◆ WHAT IS NEEDED
Images do not belong in the copy; retype the rest of the entries below exactly.

◆ TASK DATA

####################

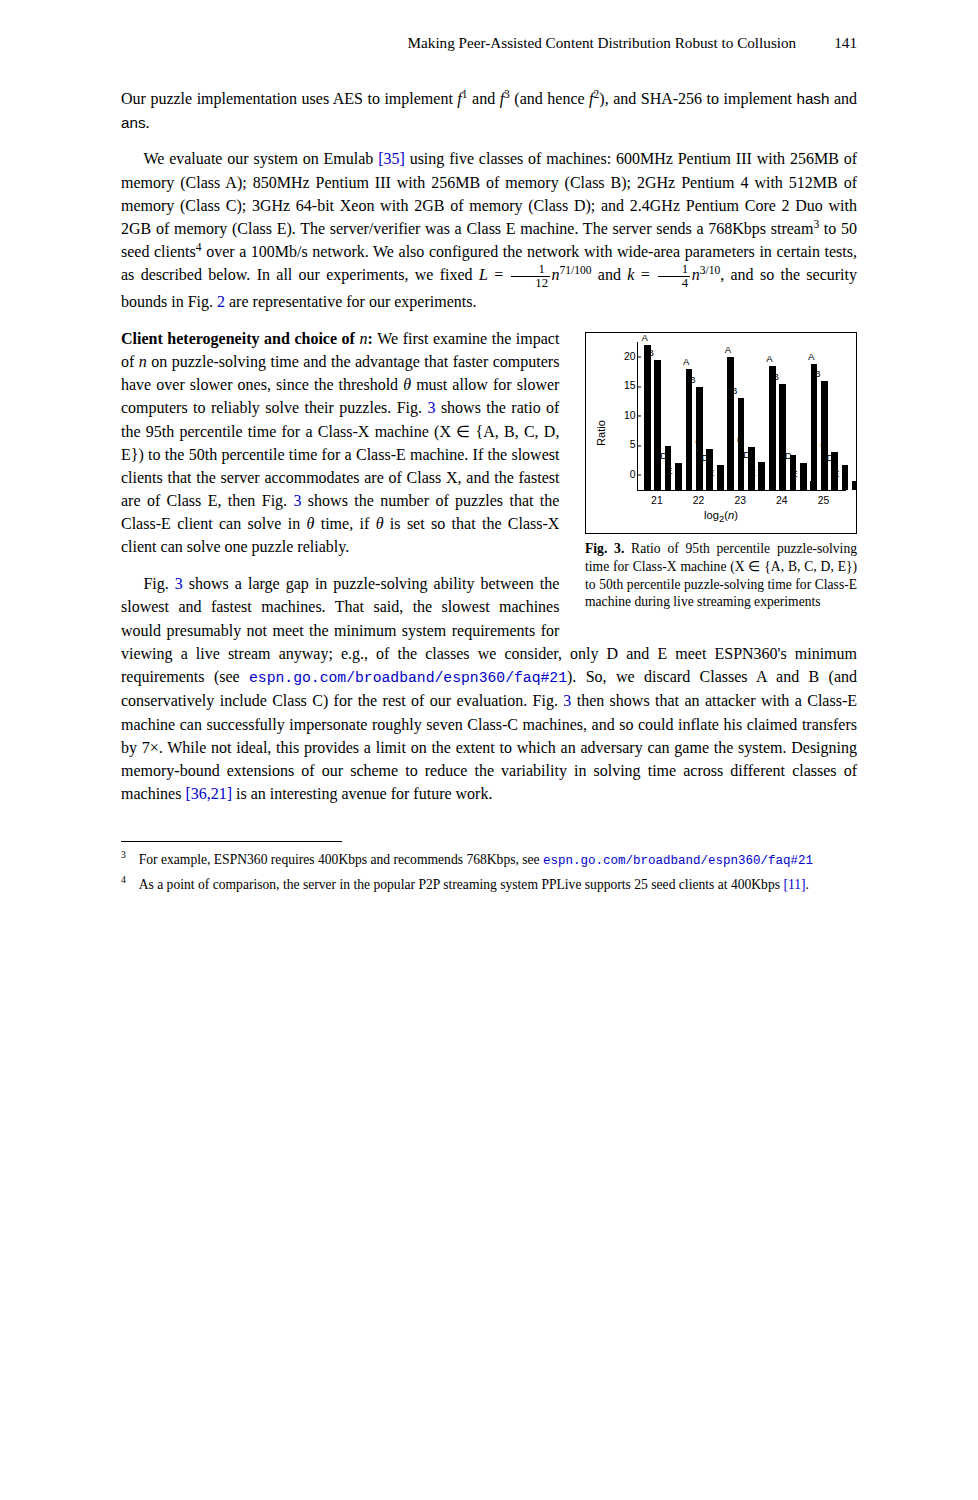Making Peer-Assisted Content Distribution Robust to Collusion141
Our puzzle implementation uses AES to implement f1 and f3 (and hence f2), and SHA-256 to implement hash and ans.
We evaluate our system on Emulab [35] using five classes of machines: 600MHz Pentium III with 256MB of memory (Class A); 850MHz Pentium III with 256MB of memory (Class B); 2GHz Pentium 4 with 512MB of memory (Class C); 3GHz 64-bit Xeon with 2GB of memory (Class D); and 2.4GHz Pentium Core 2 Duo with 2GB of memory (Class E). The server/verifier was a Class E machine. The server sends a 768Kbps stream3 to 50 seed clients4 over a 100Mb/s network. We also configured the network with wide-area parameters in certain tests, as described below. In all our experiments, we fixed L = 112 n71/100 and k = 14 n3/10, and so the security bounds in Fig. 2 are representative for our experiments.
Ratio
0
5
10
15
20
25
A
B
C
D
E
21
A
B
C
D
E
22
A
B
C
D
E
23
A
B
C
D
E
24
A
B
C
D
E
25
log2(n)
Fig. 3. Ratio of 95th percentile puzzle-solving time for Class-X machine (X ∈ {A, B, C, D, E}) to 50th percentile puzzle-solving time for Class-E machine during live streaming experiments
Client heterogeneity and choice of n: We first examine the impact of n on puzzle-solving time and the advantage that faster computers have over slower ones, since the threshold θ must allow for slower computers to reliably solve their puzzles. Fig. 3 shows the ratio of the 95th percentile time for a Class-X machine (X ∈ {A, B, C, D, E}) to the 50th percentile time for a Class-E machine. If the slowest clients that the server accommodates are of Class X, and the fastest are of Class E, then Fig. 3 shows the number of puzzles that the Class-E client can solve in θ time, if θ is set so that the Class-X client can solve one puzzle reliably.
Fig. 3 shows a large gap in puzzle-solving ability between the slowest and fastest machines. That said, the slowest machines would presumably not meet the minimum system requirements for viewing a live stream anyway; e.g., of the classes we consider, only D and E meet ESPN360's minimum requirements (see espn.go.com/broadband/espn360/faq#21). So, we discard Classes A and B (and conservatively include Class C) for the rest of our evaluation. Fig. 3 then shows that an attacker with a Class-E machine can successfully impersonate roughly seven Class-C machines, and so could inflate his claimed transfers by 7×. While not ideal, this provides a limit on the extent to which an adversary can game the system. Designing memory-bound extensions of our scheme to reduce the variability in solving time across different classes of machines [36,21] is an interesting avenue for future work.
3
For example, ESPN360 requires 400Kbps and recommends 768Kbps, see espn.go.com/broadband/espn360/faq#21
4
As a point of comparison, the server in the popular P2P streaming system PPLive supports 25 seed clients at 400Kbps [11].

####################

◆ YOUR RESPONSE
Making Peer-Assisted Content Distribution Robust to Collusion141
Our puzzle implementation uses AES to implement f1 and f3 (and hence f2), and SHA-256 to implement hash and ans.
We evaluate our system on Emulab [35] using five classes of machines: 600MHz Pentium III with 256MB of memory (Class A); 850MHz Pentium III with 256MB of memory (Class B); 2GHz Pentium 4 with 512MB of memory (Class C); 3GHz 64-bit Xeon with 2GB of memory (Class D); and 2.4GHz Pentium Core 2 Duo with 2GB of memory (Class E). The server/verifier was a Class E machine. The server sends a 768Kbps stream3 to 50 seed clients4 over a 100Mb/s network. We also configured the network with wide-area parameters in certain tests, as described below. In all our experiments, we fixed L = 112 n71/100 and k = 14 n3/10, and so the security bounds in Fig. 2 are representative for our experiments.
Ratio
0
5
10
15
20
25
A
B
C
D
E
21
A
B
C
D
E
22
A
B
C
D
E
23
A
B
C
D
E
24
A
B
C
D
E
25
log2(n)
Fig. 3. Ratio of 95th percentile puzzle-solving time for Class-X machine (X ∈ {A, B, C, D, E}) to 50th percentile puzzle-solving time for Class-E machine during live streaming experiments
Client heterogeneity and choice of n: We first examine the impact of n on puzzle-solving time and the advantage that faster computers have over slower ones, since the threshold θ must allow for slower computers to reliably solve their puzzles. Fig. 3 shows the ratio of the 95th percentile time for a Class-X machine (X ∈ {A, B, C, D, E}) to the 50th percentile time for a Class-E machine. If the slowest clients that the server accommodates are of Class X, and the fastest are of Class E, then Fig. 3 shows the number of puzzles that the Class-E client can solve in θ time, if θ is set so that the Class-X client can solve one puzzle reliably.
Fig. 3 shows a large gap in puzzle-solving ability between the slowest and fastest machines. That said, the slowest machines would presumably not meet the minimum system requirements for viewing a live stream anyway; e.g., of the classes we consider, only D and E meet ESPN360's minimum requirements (see espn.go.com/broadband/espn360/faq#21). So, we discard Classes A and B (and conservatively include Class C) for the rest of our evaluation. Fig. 3 then shows that an attacker with a Class-E machine can successfully impersonate roughly seven Class-C machines, and so could inflate his claimed transfers by 7×. While not ideal, this provides a limit on the extent to which an adversary can game the system. Designing memory-bound extensions of our scheme to reduce the variability in solving time across different classes of machines [36,21] is an interesting avenue for future work.
3
For example, ESPN360 requires 400Kbps and recommends 768Kbps, see espn.go.com/broadband/espn360/faq#21
4
As a point of comparison, the server in the popular P2P streaming system PPLive supports 25 seed clients at 400Kbps [11].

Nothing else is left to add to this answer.